Теперь начинается петербургско-московский и вскоре всероссийский, трактирно-салонный хаос есенинской жизни, есенинского творчества и стремительного роста есенинской славы, трагическое десятилетие угара, который многие называют «поэтическим», но в котором в данном случае поэтическим было только то, что сам Есенин был несомненным поэтом. Трудно, однако, сказать с уверенностью, что было для Есенина главным и что — подсобным: поэзия или хулиганская слава, которой он особенно гордился, отнюдь этого не скрывая?
Я нарочно иду нечесаным,
С головой, как керосиновая лампа, на плечах…
Мне нравится, когда каменья брани
Летят в меня, как град рыгающей грозы,
Я только крепче жму тогда руками
Моих волос качнувшийся пузырь.
Или:
Не сотрет меня кличка «поэт»,
Я и в песнях, как ты, хулиган.
Тягой, стремлением, гонкой к славе, к званию «первого русского поэта», к «догнать и перегнать», к «перескочить и переплюнуть» были одержимы многие поэты того времени: Игорь Северянин, Владимир Маяковский и даже кроткий, молчаливый и как бы вечно испуганный Велимир Хлебников. Как-то я спросил Есенина, на какого черта нужен ему этот сомнительный и преждевременный чемпионат?

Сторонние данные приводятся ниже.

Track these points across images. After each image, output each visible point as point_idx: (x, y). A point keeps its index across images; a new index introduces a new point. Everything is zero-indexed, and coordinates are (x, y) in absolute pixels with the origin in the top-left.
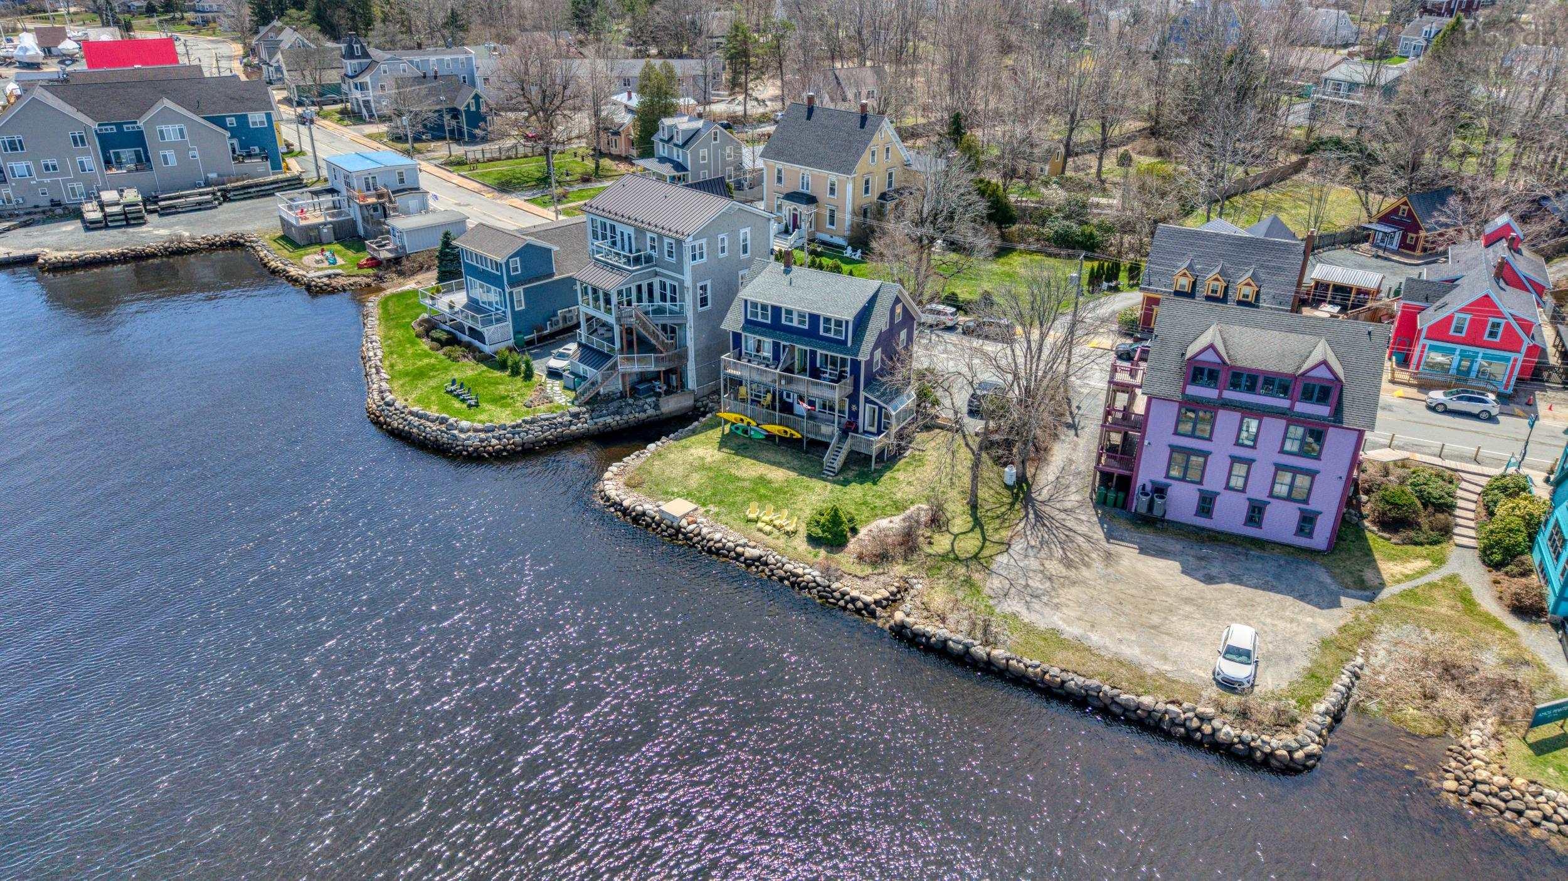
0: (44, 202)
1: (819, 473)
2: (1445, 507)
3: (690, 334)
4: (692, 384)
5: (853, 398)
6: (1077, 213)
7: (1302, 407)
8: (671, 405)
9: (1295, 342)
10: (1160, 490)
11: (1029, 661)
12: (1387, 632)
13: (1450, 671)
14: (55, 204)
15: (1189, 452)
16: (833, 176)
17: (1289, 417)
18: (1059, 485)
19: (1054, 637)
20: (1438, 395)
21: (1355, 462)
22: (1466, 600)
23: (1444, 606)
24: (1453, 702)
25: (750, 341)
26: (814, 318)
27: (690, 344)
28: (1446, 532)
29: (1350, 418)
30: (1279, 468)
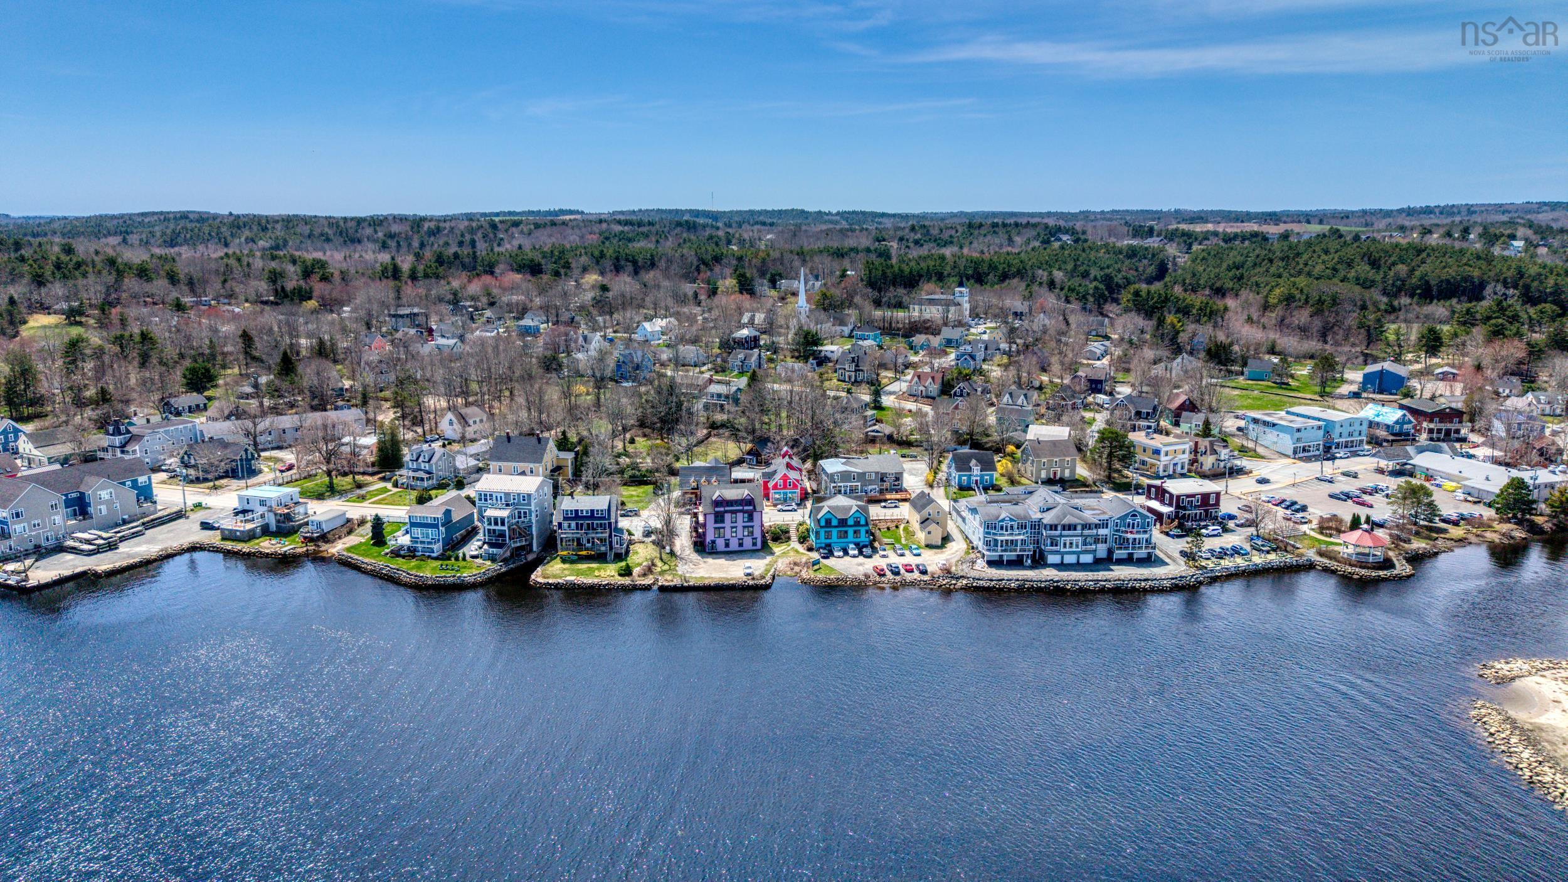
0: (30, 546)
1: (607, 562)
2: (787, 532)
3: (534, 529)
4: (535, 548)
5: (610, 536)
6: (634, 466)
7: (746, 508)
8: (530, 557)
9: (740, 491)
10: (713, 542)
11: (699, 583)
12: (780, 561)
13: (795, 564)
14: (37, 547)
15: (719, 528)
16: (532, 465)
17: (743, 512)
18: (683, 550)
19: (702, 578)
20: (779, 507)
21: (762, 525)
22: (797, 551)
23: (792, 553)
24: (797, 569)
25: (565, 524)
26: (592, 511)
27: (534, 533)
28: (789, 539)
29: (758, 509)
30: (744, 527)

— По традиции, — ответил Есенин. — Читал у Пушкина «Я памятник себе воздвиг нерукотворный»?
Когда я подтвердил, что встречал этот памятник не только у Пушкина и не только у Державина, но даже у Горация, Есенин взглянул на меня в упор и сказал:
— Этого типа не помню, не читал.
Пушкин вообще не давал спать поэтам. И не столько сам Пушкин, сколько памятник Пушкину. Есенин писал:
Мечтая о могучем даре
Того, кто русской стал судьбой,
Стою я на Тверском бульваре,
Стою и говорю с собой.
Блондинистый, почти белесый,
В легендах ставший как туман,
О, Александр! Ты был повесой,
Как я сегодня хулиган.
. . . . . . .
Но, обреченный на гоненье,
Еще я долго буду петь…
Чтоб и мое степное пенье
Сумело бронзой прозвенеть.
Теперь из Маяковского:
Александр Сергеевич,
разрешите
представиться.
Маяковский.
Дайте руку…
Стиснул?
Больно?
Извините, дорогой…
Мне
при жизни
с вами
сговориться б надо.
Скоро вот
и я
умру
и буду нем.
После смерти
нам
стоять почти что рядом:
Вы на Пе,
а я
на эМ.
. . . . . . .
Мне бы
памятник при жизни —
полагается по чину…
Но наряду с далеким Пушкиным Маяковскому не давало покоя и ближайшее соседство с Есениным:
Что ж о современниках?!..
От зевоты
скулы
разворачивает аж!..
Ну Есенин,
мужиковствующих свора,
Смех!
Коровою
в перчатках лаечных.
Раз послушаешь…
но это ведь из хора!
Балалаечник!
Обозвав Есенина «балалаечником», Маяковский в той же поэме неосторожно сбросил маску героического новатора (на всякую старуху бывает проруха) и открыл свои подлинные вкусы и симпатии:
А Некрасов
Коля,
сын покойного Алеши, —
он и в карты,
он и в стих,
и так
неплох на вид.
Знаете его?
вот он
мужик хороший.
Этот
нам[1] компания —
пускай стоит.
Маяковский должен был бы обратиться именно к Некрасову, а не к Пушкину с вышеприведенными словами:
После смерти
нам
стоять придется [2] рядом:
Вы на эН,
а я
на эМ.
Алфавитное соседство Маяковского с Некрасовым гораздо более убедительно, чем такое соседство с Пушкиным. Между Маяковским и Пушкиным оказался бы как раз Некрасов, и дальше, в алфавитном порядке, например —
Островский
Саша,
сын покойного Коли.
М, Н, О, П…
Кстати, по поводу Пушкина и Некрасова. Всеволод Мейерхольд говорил о Маяковском: «Маяковский очень любил Пушкина, он очень высоко его ценил, он мог писать, как Пушкин, что сказалось в его последних стихах „Во весь голос“, но он боролся с эпигоном Пушкина. Он не хотел писать, как Пушкин, и стремился выработать свой язык. Сказать, что это ему удалось, мы не можем, потому что, когда мы пересматриваем его произведения, мы видим в них Некрасова, Блока и самостоятельное лицо Маяковского».